OSDev.org

Posted: **Wed Sep 07, 2016 5:07 pm**

Hey guys

So Im at the point to implement handles to my OS to gain abstraction and security for my syscalls/apis.
I thought a long time about whats actually the best way to create handles.

The best I came up with is a map or an array list which contains the handle information like the handle type, access, refcount and the pointer to the real encapsulated data.

But how does one create handles reliable and fast ( something between O(1) and O(ln(n)) ) ?
I'd have to loop through the map/array to find free slots.

This of course can be speeded up by creating a queue which holds deleted/empty slot numbers, but thats still not perfect in my opinion.
The handle list is then saved for each process/context seperately to avoid bruteforcing the indexes.

Hope someone can enlight me how this is done on Windows or Linux.

(Wasnt sure if this is more OS theory, if this is the wrong forum please move the thread if needed)
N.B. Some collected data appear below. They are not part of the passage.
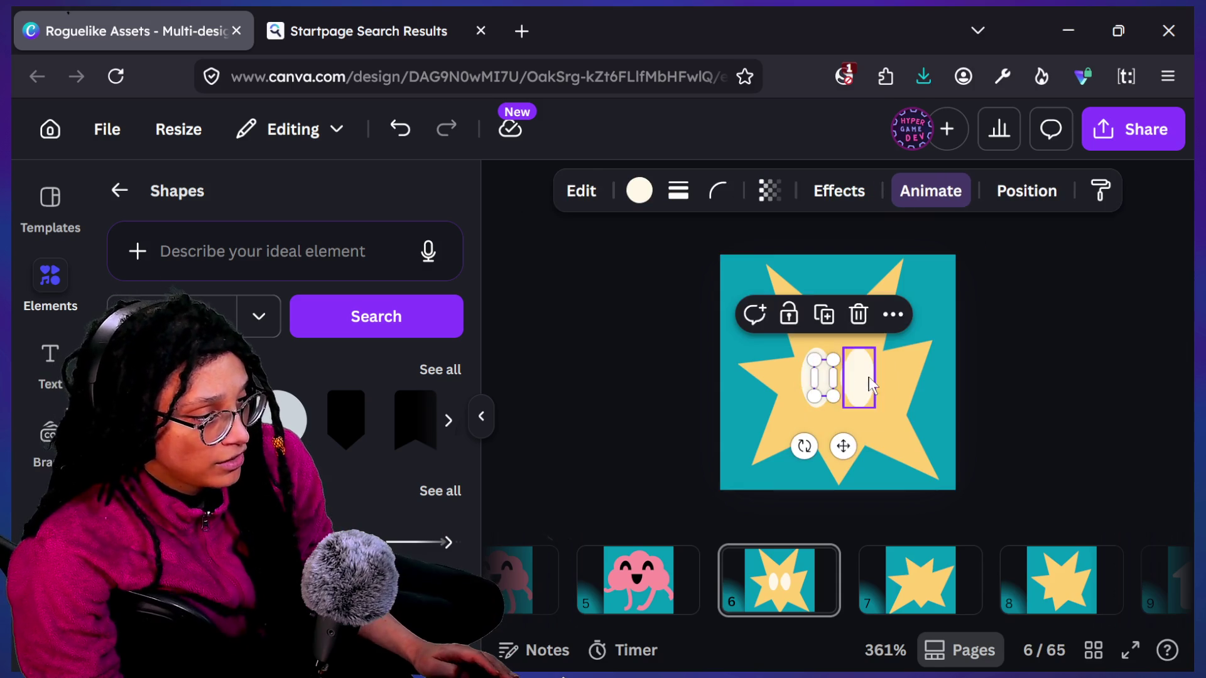
pyautogui.click(636, 187)
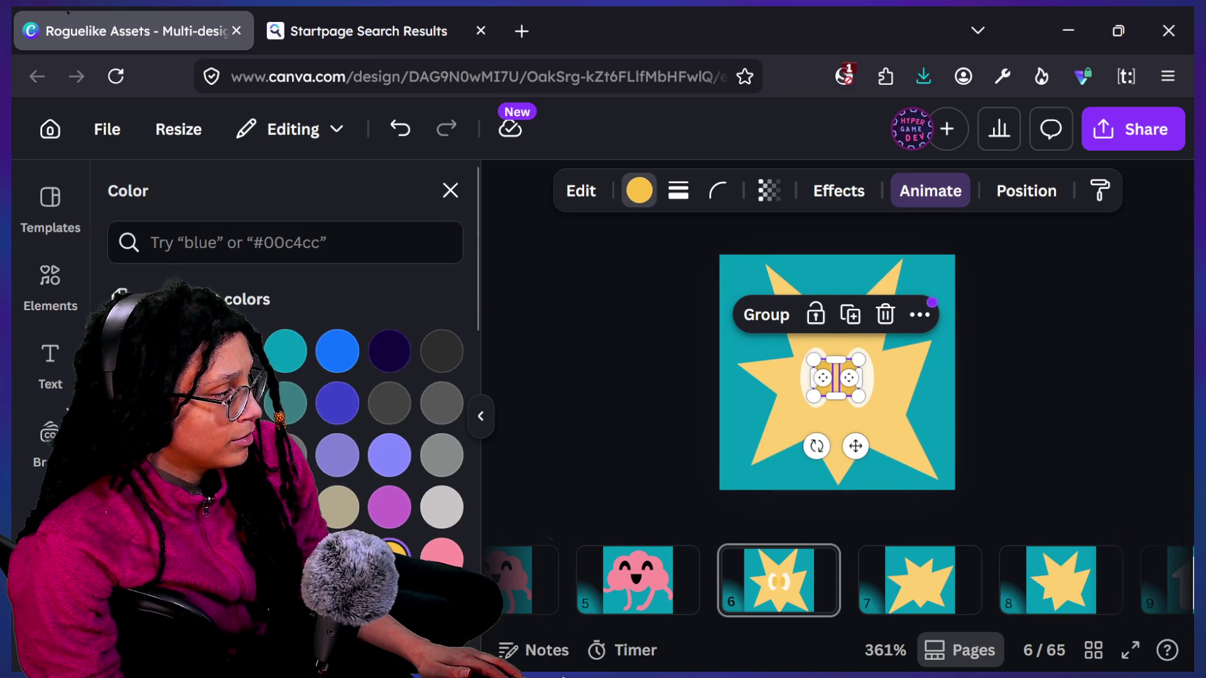
pyautogui.click(129, 350)
pyautogui.moveTo(427, 517); pyautogui.dragTo(472, 534)
pyautogui.click(659, 405)
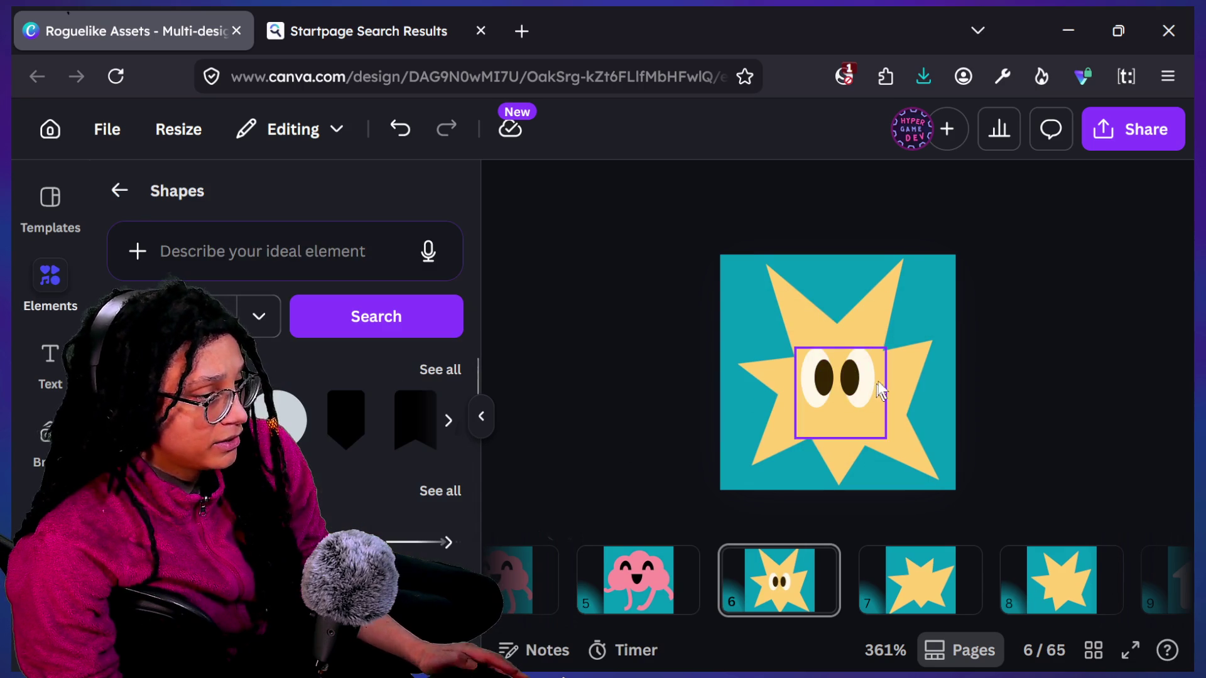
pyautogui.keyDown('ctrl'); pyautogui.scroll(2, 880, 382); pyautogui.keyUp('ctrl')
# Step: Nudge both pupils left with the arrow keys so they sit toward each eye's left edge
pyautogui.click(856, 379)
Posted: **Wed Sep 07, 2016 7:26 pm**

You could use the queue idea, but store it in-place in the mapping array, as a kind of index-based linked list. Any per-core/thread/etc caching can happen on top of that.

Posted: **Thu Sep 08, 2016 1:57 am**

Supposing you need to map a handle to some memory location (the actual resource), you could have an array of pointers (the amount of positions is the maximum number of handles). If some handle is empty, it points to the next empty handle in that array (a linked list of empty handles). Otherwise, it points to the resource. With an additional pointer to the first empty handle slot available, you could have an efficient (fast, at least) handle mechanism (for 512K handles you would need 2MiB of memory for the array on a 32-bits machine).
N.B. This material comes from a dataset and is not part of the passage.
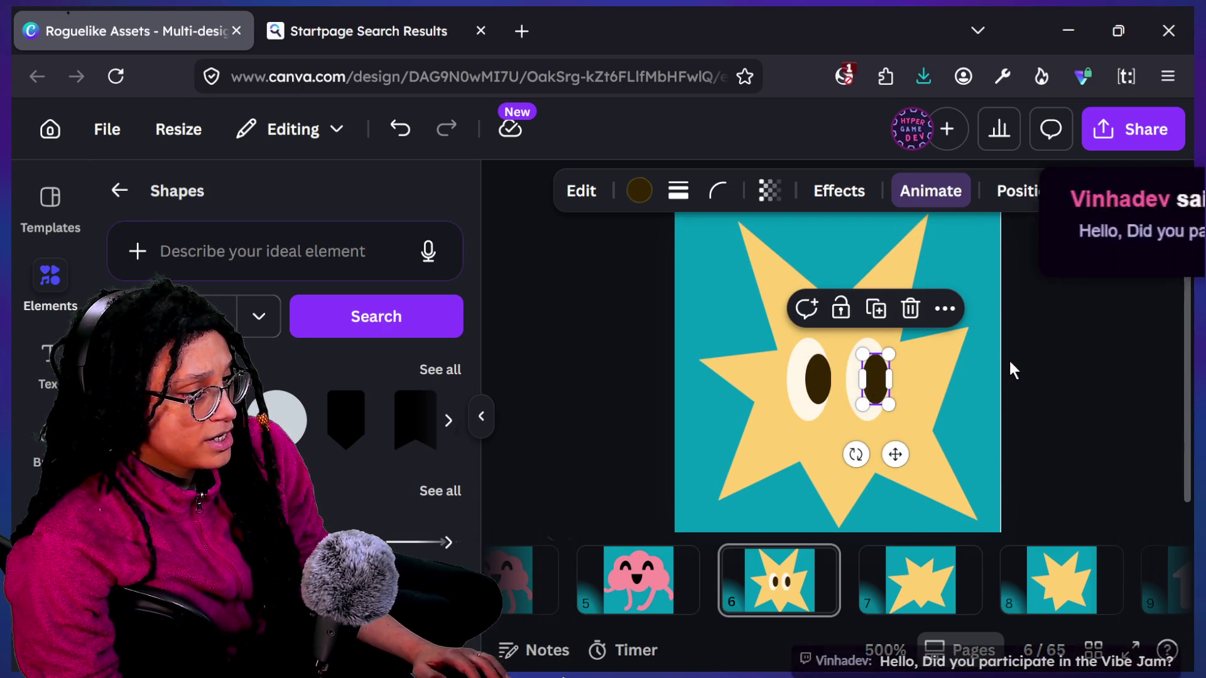
pyautogui.keyDown('shift'); pyautogui.click(838, 388); pyautogui.keyUp('shift')
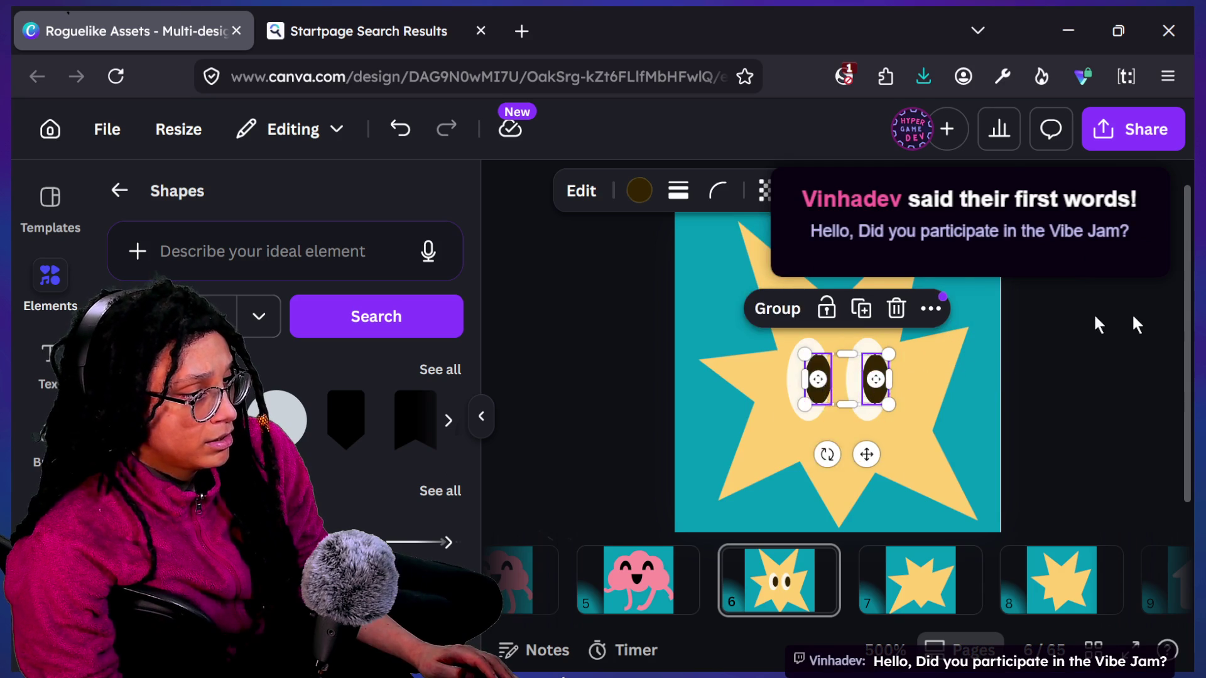
pyautogui.press('Left')
pyautogui.press('Left')
pyautogui.press('Left')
Posted: **Thu Sep 08, 2016 2:14 am**

What you really need is a dynamic array that's O(1) for both lookup and insert. Unfortunately there isn't one.

In the end I settled on an multi-tier array class. It has 8 items at the top and when that fills it becomes 2-level with 8 x 64 items. When they are all used a third level is created with 8 x 64 x 64 items. Thus the array can contains a maximum of 32k entries. It's quick in lookup (maximum 3 pointers) and reasonable on insert because each segment contains a num_items field so you don't go looking for space when there isn't any. The pieces are allocated with my slab allocator so that's pretty quick.
The truth is that most arrays of threads, timers, fds only contain a few items so very often the array of 8 items is enough.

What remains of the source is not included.